Sleep Apnea, Breath Pauses and Loud Snoring During Sleep

Sleep Apnea, Breath Pauses and Loud Snoring During Sleep


SLEEP APNEA/HYPOPNEA SYNDROME


Sleep apnea or Central Sleep Apnea syndrome is characterized by recurrent upper airway obstruction during sleep when loss of normal pharyngeal tone allows the pharynx to collapse passively during inspiration Which causes Loud Snoring and Breath Pauses (apnea) in affected person.

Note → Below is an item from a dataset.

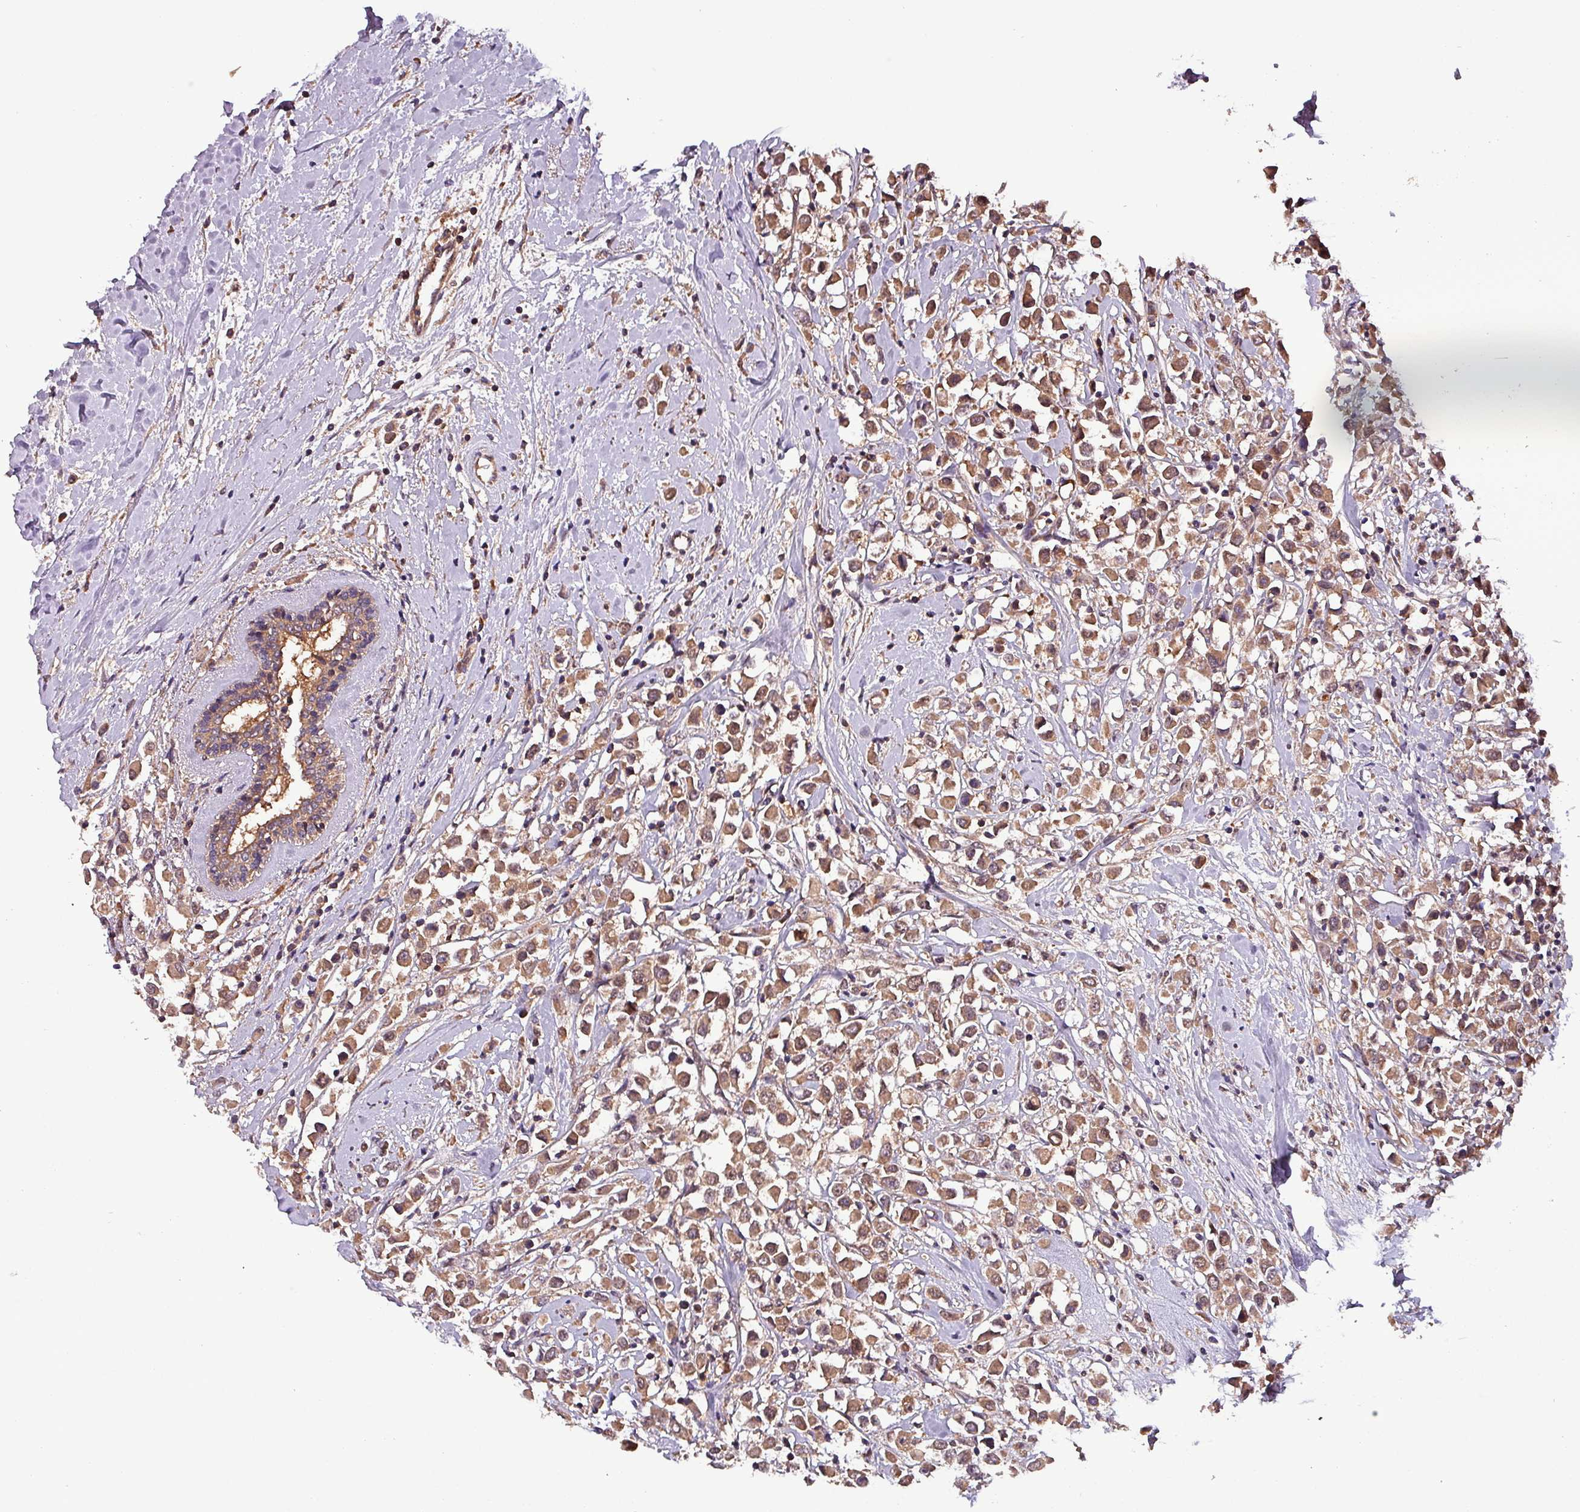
{"staining": {"intensity": "moderate", "quantity": ">75%", "location": "cytoplasmic/membranous"}, "tissue": "breast cancer", "cell_type": "Tumor cells", "image_type": "cancer", "snomed": [{"axis": "morphology", "description": "Duct carcinoma"}, {"axis": "topography", "description": "Breast"}], "caption": "Immunohistochemical staining of human intraductal carcinoma (breast) exhibits medium levels of moderate cytoplasmic/membranous expression in approximately >75% of tumor cells.", "gene": "PAFAH1B2", "patient": {"sex": "female", "age": 87}}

Etiology and Causes of Sleep Apnea
Male gender
Obesity
Tonsillar hypertrophy
Nasal obstruction
Hypothyroidism
acromegaly
Ingestion of alcohol or sedatives before sleep

Clinical features of Sleep 


If narrowing is slight, it leads to snoring. If upper airway narrowing progresses to the point of occlusion or near occlusion, sleeping person increase respiratory effort and try to breathe until the increased effort transiently awaken him. This recurrent cycle of apnea, awakening, apnea, awakening may repeat itself many hundreds of times per night. Patient complains of day - time sleepiness, he feels he has been asleep all night but wakes unfreshed.
Bed partner reports loud snoring and often have noticed multiple breathing pauses (apnea).
Patient also complains of difficulty in concentration, impaired cognitive function, impaired memory and work performance, depression, loss of libido, irritability and nocturia.
Hypertension and ischemic heart disease are also complications.
Examination
Nasal obstruction
Narrow oropharynx due to excessive soft tissue folds, large tonsils or prominent tongue. Features of pulmonary hypertension or cor-pulmonale may be present.

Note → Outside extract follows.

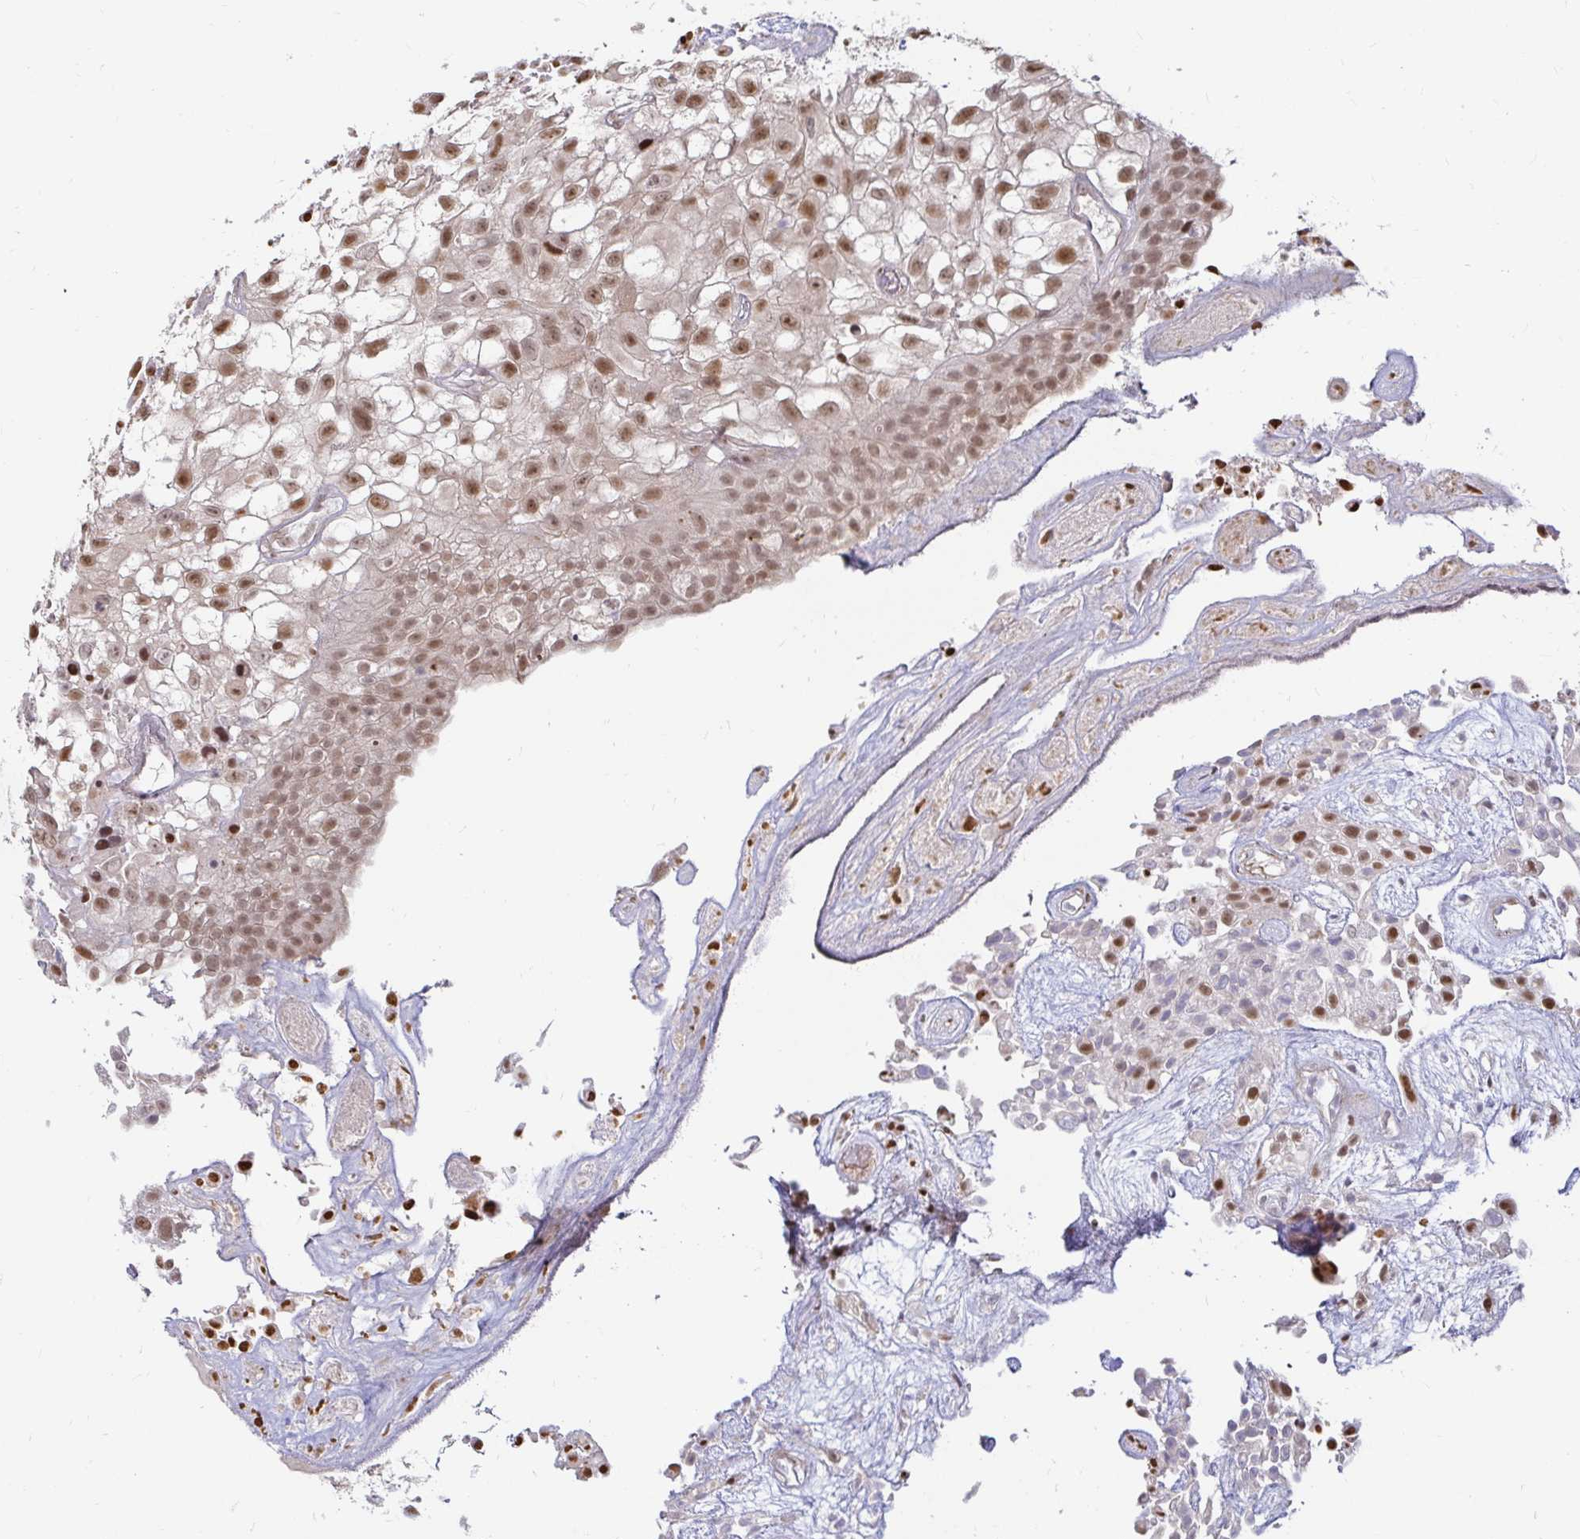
{"staining": {"intensity": "moderate", "quantity": ">75%", "location": "nuclear"}, "tissue": "urothelial cancer", "cell_type": "Tumor cells", "image_type": "cancer", "snomed": [{"axis": "morphology", "description": "Urothelial carcinoma, High grade"}, {"axis": "topography", "description": "Urinary bladder"}], "caption": "The micrograph shows immunohistochemical staining of urothelial cancer. There is moderate nuclear positivity is appreciated in about >75% of tumor cells.", "gene": "HNRNPU", "patient": {"sex": "male", "age": 56}}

Investigations of Sleep Apnea


Polysomnography: this is the overnight study of breathing, oxygenation (oxygen saturation) and sleep quality. It shows apnea episodes as long as 60 seconds, oxygen saturation falls often to very low level and brady or tachy arrhythmias.

Treatment of Sleep Apnea


• Weight loss
• Strict avoidance of alcohol and hypnotic medications.
• Nasal continuous positive airway pressure (nasal CPAP) is curative in many patients.
• Treatment of curable conditions such as deviated nasal septum.
• Uvulopalatopharyngoplasty : a procedure consisting of resection of pharyngeal soft tissue and amputation of approximately 15 mm of free edge of the free edge of the soft palate and uvula is helpful in about 50% of cases.